Há 3 classes de dependentes descritas na lei: 1ª) o cônjuge, a companheira ou companheiro, e o filho menor de 21 anos ou inválido; 2ª) os pais; 3ª) o irmão, menor de 21 anos ou inválido. Havendo dependentes de uma classe, os das classes seguintes perdem o direito. Havendo mais de um dependente, o valor do benefício será rateado entre todos, em partes iguais. Exemplifico: se há 4 dependentes e o benefício é no valor de R$ 1 200,00, cada um receberá, mensalmente, R$ 300,00. Havendo exclusão de um dependente, p, ex., por haver atingido a maioridade ou haver falecido, o benefício passa a ser dividido em partes iguais para os remanescentes, no caso, R$ 400,00 para cada.

Saiba mais: Mão e perna decepadas – Manobrista atropelado

A 1ª. Turma do TST não admitiu recurso da empresa Rumo  Malha Sul contra decisão que a condenou ao pagamento de indenização por dano moral, no valor de R$ 500 mil, a um manobrista que teve a perna e a mão esquerdas decepadas ao ser atropelado pelo maquinista de uma locomotiva. Para a Turma, o posto de trabalho do manobrista, numa escada lateral externa da locomotiva, o sujeitava a risco de acidente em maior grau que os demais.

Comentário: Aposentadoria por invalidez e manutenção de plano de saúde

Uma empresa recorreu ao TRT18 questionando determinação judicial de manter plano de saúde para uma empregada aposentada por invalidez após ter sofrido um aneurisma não tratável, além do pagamento de danos morais por ter suspenso o benefício à trabalhadora. Em seu recurso argumentou atravessar séria crise financeira, inclusive estando em recuperação judicial, o que a teria obrigado a cancelar o benefício do plano de saúde para todos os empregados.

A relatora, desembargadora Rosa Nair, afirmou que a condição de empresa em recuperação judicial não afastaria a obrigação em relação aos direitos dos empregados, pois não cabe ao trabalhador assumir os riscos do empreendimento. Salientou mais ainda, a concessão do benefício de aposentadoria por invalidez implica a suspensão apenas das obrigações diretamente relacionadas à prestação de serviços, tais como pagamento de salário e contagem de tempo de serviço.

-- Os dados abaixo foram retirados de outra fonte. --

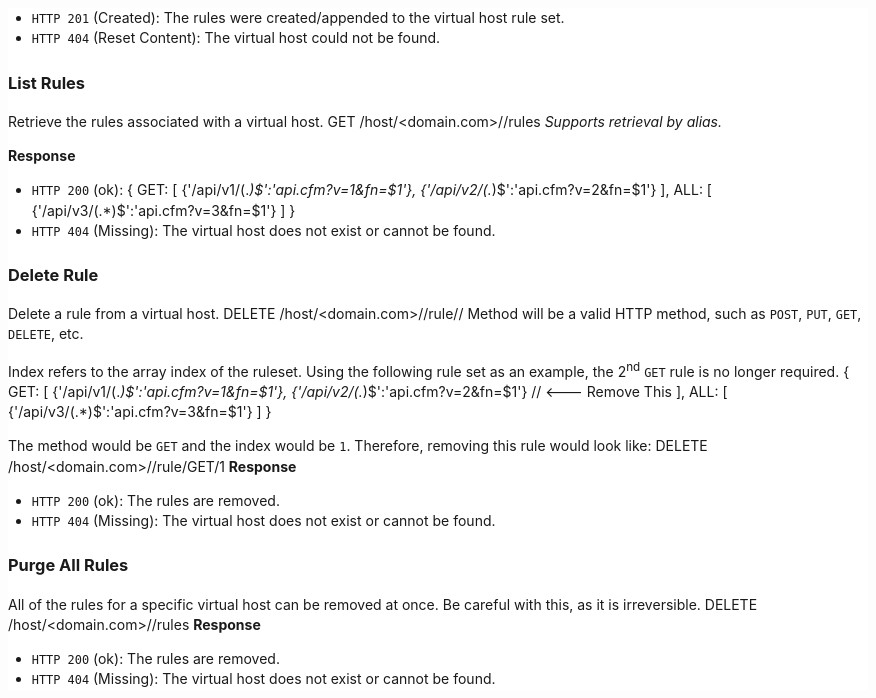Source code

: * `HTTP 201` (Created): The rules were created/appended to the virtual host rule set.
* `HTTP 404` (Reset Content): The virtual host could not be found.

### List Rules

Retrieve the rules associated with a virtual host.
	 GET /host/<domain.com>/<port>/rules
_Supports retrieval by alias._

**Response**
* `HTTP 200` (ok):
	 {
		GET: [
			{'/api/v1/(.*)$':'api.cfm?v=1&fn=$1'},
			{'/api/v2/(.*)$':'api.cfm?v=2&fn=$1'}
		],
		ALL: [
			{'/api/v3/(.*)$':'api.cfm?v=3&fn=$1'}
		]
	}
* `HTTP 404` (Missing): The virtual host does not exist or cannot be found.

### Delete Rule

Delete a rule from a virtual host.
	DELETE /host/<domain.com>/<port>/rule/<method>/<index>
Method will be a valid HTTP method, such as `POST`, `PUT`, `GET`, `DELETE`, etc.

Index refers to the array index of the ruleset. Using the following rule set
as an example, the 2<sup>nd</sup> `GET` rule is no longer required.
	{
		GET: [
			{'/api/v1/(.*)$':'api.cfm?v=1&fn=$1'},
			{'/api/v2/(.*)$':'api.cfm?v=2&fn=$1'}	// <--- Remove This
		],
		ALL: [
			{'/api/v3/(.*)$':'api.cfm?v=3&fn=$1'}
		]
	}

The method would be `GET` and the index would be `1`. Therefore, removing this
rule would look like:
	DELETE /host/<domain.com>/<port>/rule/GET/1
**Response**

* `HTTP 200` (ok): The rules are removed.
* `HTTP 404` (Missing): The virtual host does not exist or cannot be found.

### Purge All Rules

All of the rules for a specific virtual host can be removed at once. 
Be careful with this, as it is irreversible.
	DELETE /host/<domain.com>/<port>/rules
**Response**

* `HTTP 200` (ok): The rules are removed.
* `HTTP 404` (Missing): The virtual host does not exist or cannot be found.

Contudo, as garantias contratuais, especialmente as de natureza social como o plano de assistência médica devem ser preservadas.

O posicionamento acima expresso está em conformidade com a Súmula nº 440 do TST.

Saiba mais: Morte em acidente com empilhadeira – Indenizações

A empresa paulista Coplac do Brasil Ltda. terá de indenizar em R$ 300 mil por danos morais e R$ 188 mil por danos materiais o marido, filhos e neta de uma ajudante geral que faleceu em acidente com uma empilhadeira, causado pelo operador da máquina. A Quarta Turma do Tribunal Superior do Trabalho entendeu devida a indenização e não conheceu do recurso da empresa.

Comentário: Previdência Social do Chile privatizada e o aumento dos suicídios

Dependência e depressão estão entre os principais fatores que têm elevado o número de suicídios no Chile em decorrência do fracasso da Previdência.

A privatização da Previdência Social chilena foi promovida pelo general Augusto Pinochet na década de 80 e apontada como modelo pelo Fundo Monetário Internacional (FMI). A Fundação Sol, que estuda as condições de trabalho no país, aponta que 90% dos chilenos aposentados estão recebendo, em média, 60% do salário mínimo. O arrocho no valor das pensões e aposentadorias se reflete no aumento do número de suicídios das pessoas idosas.

De acordo com o jornal Hora do Povo, o Estudo Estatísticas Vitais, do Ministério de Saúde e do Instituto Nacional de Estatísticas, mostra que entre 2010 e 2015, 936 adultos maiores de 70 anos tiraram sua própria vida. O estudo aponta que os maiores de 80 anos apresentam as mais altas taxas de suicídio, 17,7 para cada 100 mil habitantes, seguido pelos idosos de 70 a 79 anos, com uma taxa de 15,4, contra uma taxa média nacional de 10,2. Conforme o Centro de Estudos de Velhice e Envelhecimento são índices mórbidos, os quais crescem ano a ano, e refletem a mais alta taxa de suicídios da América Latina.